Mitochondria, the power-generating structures inside every cell, continuously combine to form complex and fluid networks to increase energy production or protect cells against stress. Previous studies have demonstrated these networks can dissolve just as soon as they’re assembled, processes called fission and fusion.
However, Krainc’s group discovered a third event, called inter-mitochondrial contact. During this process, mitochondria transiently tether with each other but do not fuse, playing a key role in regulating mitochondrial dynamics.
“It’s been relatively unstudied since it involves live-cell tracking of individual mitochondria at high resolution over time to confirm that inter-mitochondrial contact tethering and untethering events are distinct from fission or fusion events,” said Krainc, who is also the Aaron Montgomery Ward Professor, director of the Center for Neurogenetics and a professor of Neurological Surgery and of Physiology.
In the current study, Northwestern scientists used electron microscopy and live-cell super-resolution imaging to observe that up to 30 percent of mitochondria were in stable inter-mitochondrial contact at any time, and confirmed those contacts were an entirely separate event from the fusion and fission activity previously described: during tethering, the two mitochondria never combined into one organelle.
Investigating further, they also determined that mitochondria tethered to one another had reduced motility, and other organelles, including the endoplasmic reticulum and the lysosomes, were involved in the majority of observed untethering events.
“It was surprising to find the endoplasmic reticulum at sites of mitochondrial untethering, since it was already previously shown to be at fission sites, and more recently also at fusion sites,” Krainc said. “In addition, as our work suggests that lysosomes are able to regulate inter-mitochondrial contact untethering, disease involving mutations in lysosomal proteins which regulate lysosomal dynamics, motility and function may also contribute to restricted mitochondrial motility.”
This has relevance for CMT2, whose best-known risk mutations are in a gene called MFN2, which codes for a protein that helps build mitochondria. MFN2 mutations are known to cause mitochondrial dysfunction, but the specific mechanisms were not well understood.
Krainc’s group found that MFN2 mutations significantly prolong the duration of inter-mitochondrial contact and make it more difficult for joined mitochondria to untether, decreasing mitochondrial motility. In addition, other CMT2 risk genes including Rab7 and TRPV4 were also found to negatively impact mitochondrial motility through lysosomes or calcium misregulation, respectively.

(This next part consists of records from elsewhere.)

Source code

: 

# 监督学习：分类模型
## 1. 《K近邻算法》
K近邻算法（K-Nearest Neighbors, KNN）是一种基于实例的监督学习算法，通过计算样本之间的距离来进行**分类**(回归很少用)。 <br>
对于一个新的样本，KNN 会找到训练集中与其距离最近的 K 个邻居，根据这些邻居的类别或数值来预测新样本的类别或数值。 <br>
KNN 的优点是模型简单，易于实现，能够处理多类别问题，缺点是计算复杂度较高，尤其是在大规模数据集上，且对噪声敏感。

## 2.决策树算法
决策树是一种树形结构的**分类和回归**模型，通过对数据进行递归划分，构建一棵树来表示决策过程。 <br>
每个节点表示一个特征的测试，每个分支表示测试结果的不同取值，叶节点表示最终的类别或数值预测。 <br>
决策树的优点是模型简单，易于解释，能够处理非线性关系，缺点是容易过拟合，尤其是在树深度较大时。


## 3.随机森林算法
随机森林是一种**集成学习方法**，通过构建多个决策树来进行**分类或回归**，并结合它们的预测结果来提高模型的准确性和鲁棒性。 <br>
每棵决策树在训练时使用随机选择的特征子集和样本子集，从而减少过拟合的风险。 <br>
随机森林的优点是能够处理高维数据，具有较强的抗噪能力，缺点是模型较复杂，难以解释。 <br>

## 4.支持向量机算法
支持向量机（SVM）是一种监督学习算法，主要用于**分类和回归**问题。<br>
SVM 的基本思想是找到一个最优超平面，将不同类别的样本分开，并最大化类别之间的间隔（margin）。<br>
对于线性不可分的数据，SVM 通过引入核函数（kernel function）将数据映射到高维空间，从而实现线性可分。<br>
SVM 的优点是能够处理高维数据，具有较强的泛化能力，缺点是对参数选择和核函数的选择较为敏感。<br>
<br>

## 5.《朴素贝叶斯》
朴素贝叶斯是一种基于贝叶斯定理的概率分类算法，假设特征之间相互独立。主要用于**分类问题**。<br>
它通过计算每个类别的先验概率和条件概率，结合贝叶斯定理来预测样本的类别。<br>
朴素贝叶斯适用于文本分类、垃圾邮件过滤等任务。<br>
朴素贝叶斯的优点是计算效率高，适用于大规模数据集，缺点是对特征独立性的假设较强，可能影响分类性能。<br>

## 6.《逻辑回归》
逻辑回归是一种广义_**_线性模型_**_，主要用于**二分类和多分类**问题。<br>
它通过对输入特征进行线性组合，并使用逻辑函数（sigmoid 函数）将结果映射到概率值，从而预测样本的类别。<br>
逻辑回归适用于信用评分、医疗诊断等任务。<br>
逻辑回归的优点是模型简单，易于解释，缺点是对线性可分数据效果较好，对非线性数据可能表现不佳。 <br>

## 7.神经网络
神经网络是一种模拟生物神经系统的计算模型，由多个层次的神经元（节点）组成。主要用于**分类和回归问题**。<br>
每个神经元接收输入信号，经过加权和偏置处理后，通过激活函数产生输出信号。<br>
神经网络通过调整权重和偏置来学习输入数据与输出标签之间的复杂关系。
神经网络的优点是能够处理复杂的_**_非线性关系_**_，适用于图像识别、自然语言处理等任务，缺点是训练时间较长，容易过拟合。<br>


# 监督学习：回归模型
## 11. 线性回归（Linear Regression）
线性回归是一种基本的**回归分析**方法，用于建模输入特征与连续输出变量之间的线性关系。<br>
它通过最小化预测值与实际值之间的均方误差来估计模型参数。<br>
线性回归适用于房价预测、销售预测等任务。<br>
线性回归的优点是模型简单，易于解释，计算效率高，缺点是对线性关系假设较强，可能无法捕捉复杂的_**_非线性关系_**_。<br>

All of these mutations pointing to one convergent pathway — reduced mitochondrial motility — makes this an interesting topic of future study, and potential therapeutic target for various disorders involving mitochondrial dysfunction, including Parkinson’s disease, according to Krainc.
Yvette Wong, PhD, a postdoctoral fellow in the Krainc laboratory, and Wesley Peng, student in the Medical Scientist Training Program, were co-lead authors of the study.
This work was supported by National Institutes of Health National Institute of Neurological Disorders and Stroke (NINDS) grants T32 NS041234, F32 NS101778, K99 NS109252 and R01 NS076054.